Ovarian aging is a natural aspect of biological aging, usually starting about a decade before other organs show functional decline. It is characterized by a gradual decrease in both the number and quality of oocytes, significantly impacting quality of life. Although some biomarkers like anti-Müllerian hormone (AMH) offer accurate predictions of imminent menopause, their effectiveness diminishes with time, highlighting AMH’s limitation to only assessing current ovarian reserve. To date, comprehensive markers for long-term ovarian aging prediction remain unidentified.
Studies have noted proteomic differences between menopausal and premenopausal women, but most lack longitudinal design and fail to explore causality or pre-existing protein abnormalities. Given the complexity of ovarian aging pathways-ranging from natural deterioration to medical interventions like oophorectomy-large-scale, prospective studies are essential. These should integrate proteomic and genomic data to enhance predictive models and understand underlying biological mechanisms.

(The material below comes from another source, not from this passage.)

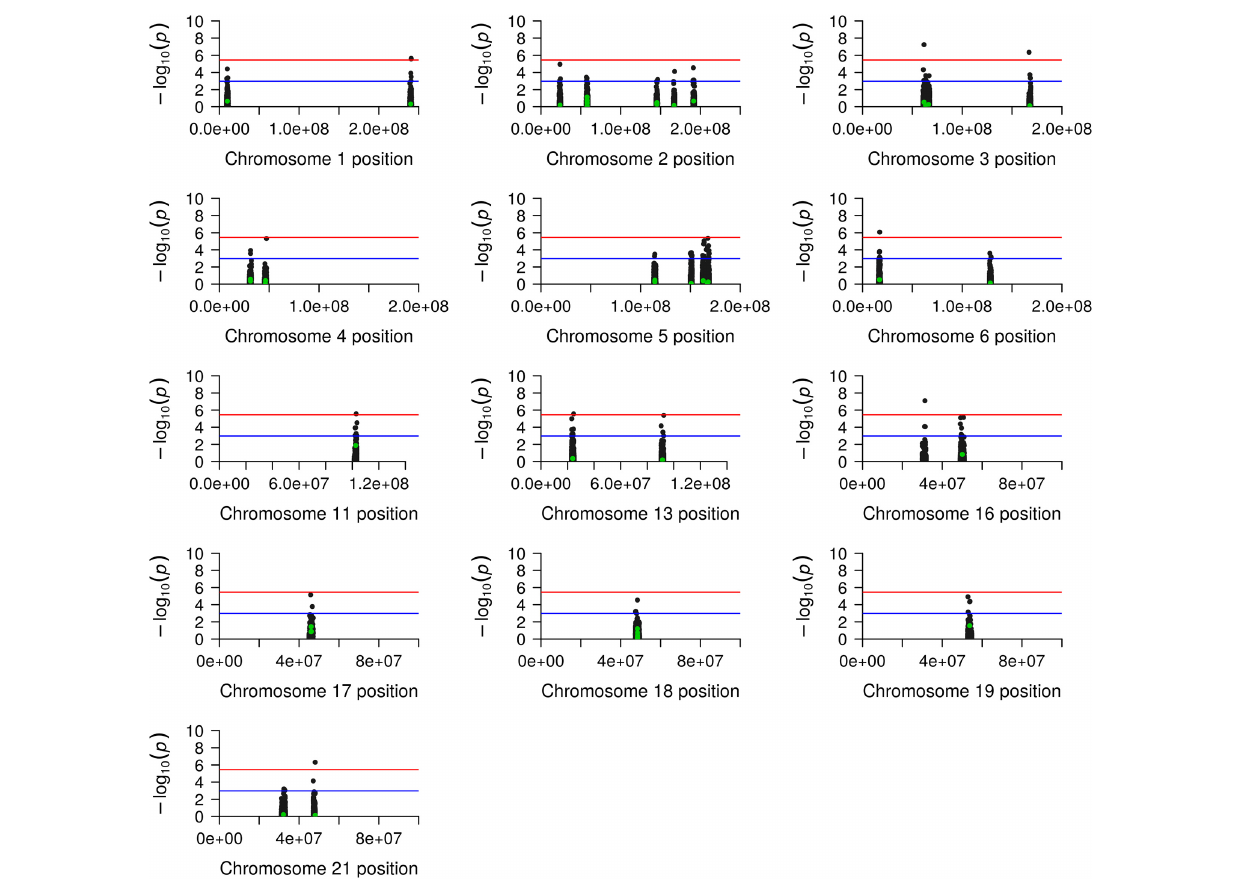
FIGURE 3 | Manhattan plot of genetic generalized epilepsy (GGE) candidate regions. The figure shows a plot for each candidate chromosome, including the chromosome position ( x -axis) and the –log10( p- value) in the y -axis. The green and black points represent the candidate and the flanking single-nucleotide polymorphisms (SNPs), respectively. The blue line indicates the suggestive association signal based on the p -value adjusted by the Bonferroni correction under the 48 candidate SNPs. The red line indicates the association signal based on the p- value adjusted by Bonferroni under the 48 candidate SNPs plus the 14,047 flanking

This project aims to use an integrated clinical-proteomics-genetics approach to identify reliable biomarkers and genetic factors for ovarian aging prediction. Utilizing UK Biobank resources, we will explore associations between clinical data, plasma proteins, genetic factors, and ovarian aging etiologies. Our objectives include assessing predictive performance across various timelines, developing AI models for different aging subtypes, and identifying potential therapeutic targets to improve reproductive outcomes in older women. This holistic approach promises to advance early detection and intervention strategies, offering new avenues for extending reproductive longevity.